Work instructions: In the text of every entry below, rename "Bracket Challenge" to "Tournament Challenge" and reproduce all the lines with nothing else changed.

Data listing:
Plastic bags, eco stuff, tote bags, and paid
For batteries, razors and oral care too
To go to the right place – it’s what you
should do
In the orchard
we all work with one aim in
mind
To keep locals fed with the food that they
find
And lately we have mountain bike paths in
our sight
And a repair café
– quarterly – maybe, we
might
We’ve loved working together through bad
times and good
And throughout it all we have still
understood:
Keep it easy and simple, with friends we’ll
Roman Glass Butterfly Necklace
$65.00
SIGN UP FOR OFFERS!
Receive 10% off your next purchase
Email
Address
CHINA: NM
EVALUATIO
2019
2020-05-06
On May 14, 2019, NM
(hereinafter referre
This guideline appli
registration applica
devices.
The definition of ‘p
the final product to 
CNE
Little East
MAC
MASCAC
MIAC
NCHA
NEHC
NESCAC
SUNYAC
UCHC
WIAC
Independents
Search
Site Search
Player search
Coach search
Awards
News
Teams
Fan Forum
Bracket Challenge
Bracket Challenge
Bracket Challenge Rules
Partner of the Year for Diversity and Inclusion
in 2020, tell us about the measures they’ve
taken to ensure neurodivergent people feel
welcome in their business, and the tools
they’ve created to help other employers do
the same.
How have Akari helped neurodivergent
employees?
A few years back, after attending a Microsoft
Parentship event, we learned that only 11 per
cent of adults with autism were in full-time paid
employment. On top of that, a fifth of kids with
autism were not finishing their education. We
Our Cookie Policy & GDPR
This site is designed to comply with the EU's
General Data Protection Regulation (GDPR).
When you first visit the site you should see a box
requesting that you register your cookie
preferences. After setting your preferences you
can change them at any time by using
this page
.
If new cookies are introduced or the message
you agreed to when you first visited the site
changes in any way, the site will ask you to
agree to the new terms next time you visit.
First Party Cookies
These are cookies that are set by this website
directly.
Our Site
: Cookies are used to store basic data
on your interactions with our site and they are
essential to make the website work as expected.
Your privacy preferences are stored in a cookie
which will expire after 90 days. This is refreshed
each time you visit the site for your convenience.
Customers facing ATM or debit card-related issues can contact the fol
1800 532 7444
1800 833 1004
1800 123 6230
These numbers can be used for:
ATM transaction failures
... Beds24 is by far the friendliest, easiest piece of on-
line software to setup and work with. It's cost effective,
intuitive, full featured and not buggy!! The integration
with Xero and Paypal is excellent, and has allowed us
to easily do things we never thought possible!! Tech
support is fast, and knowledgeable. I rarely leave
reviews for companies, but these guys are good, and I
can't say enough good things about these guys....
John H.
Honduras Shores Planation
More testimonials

Solution below:
Plastic bags, eco stuff, tote bags, and paid
For batteries, razors and oral care too
To go to the right place – it’s what you
should do
In the orchard
we all work with one aim in
mind
To keep locals fed with the food that they
find
And lately we have mountain bike paths in
our sight
And a repair café
– quarterly – maybe, we
might
We’ve loved working together through bad
times and good
And throughout it all we have still
understood:
Keep it easy and simple, with friends we’ll
Roman Glass Butterfly Necklace
$65.00
SIGN UP FOR OFFERS!
Receive 10% off your next purchase
Email
Address
CHINA: NM
EVALUATIO
2019
2020-05-06
On May 14, 2019, NM
(hereinafter referre
This guideline appli
registration applica
devices.
The definition of ‘p
the final product to 
CNE
Little East
MAC
MASCAC
MIAC
NCHA
NEHC
NESCAC
SUNYAC
UCHC
WIAC
Independents
Search
Site Search
Player search
Coach search
Awards
News
Teams
Fan Forum
Tournament Challenge
Tournament Challenge
Tournament Challenge Rules
Partner of the Year for Diversity and Inclusion
in 2020, tell us about the measures they’ve
taken to ensure neurodivergent people feel
welcome in their business, and the tools
they’ve created to help other employers do
the same.
How have Akari helped neurodivergent
employees?
A few years back, after attending a Microsoft
Parentship event, we learned that only 11 per
cent of adults with autism were in full-time paid
employment. On top of that, a fifth of kids with
autism were not finishing their education. We
Our Cookie Policy & GDPR
This site is designed to comply with the EU's
General Data Protection Regulation (GDPR).
When you first visit the site you should see a box
requesting that you register your cookie
preferences. After setting your preferences you
can change them at any time by using
this page
.
If new cookies are introduced or the message
you agreed to when you first visited the site
changes in any way, the site will ask you to
agree to the new terms next time you visit.
First Party Cookies
These are cookies that are set by this website
directly.
Our Site
: Cookies are used to store basic data
on your interactions with our site and they are
essential to make the website work as expected.
Your privacy preferences are stored in a cookie
which will expire after 90 days. This is refreshed
each time you visit the site for your convenience.
Customers facing ATM or debit card-related issues can contact the fol
1800 532 7444
1800 833 1004
1800 123 6230
These numbers can be used for:
ATM transaction failures
... Beds24 is by far the friendliest, easiest piece of on-
line software to setup and work with. It's cost effective,
intuitive, full featured and not buggy!! The integration
with Xero and Paypal is excellent, and has allowed us
to easily do things we never thought possible!! Tech
support is fast, and knowledgeable. I rarely leave
reviews for companies, but these guys are good, and I
can't say enough good things about these guys....
John H.
Honduras Shores Planation
More testimonials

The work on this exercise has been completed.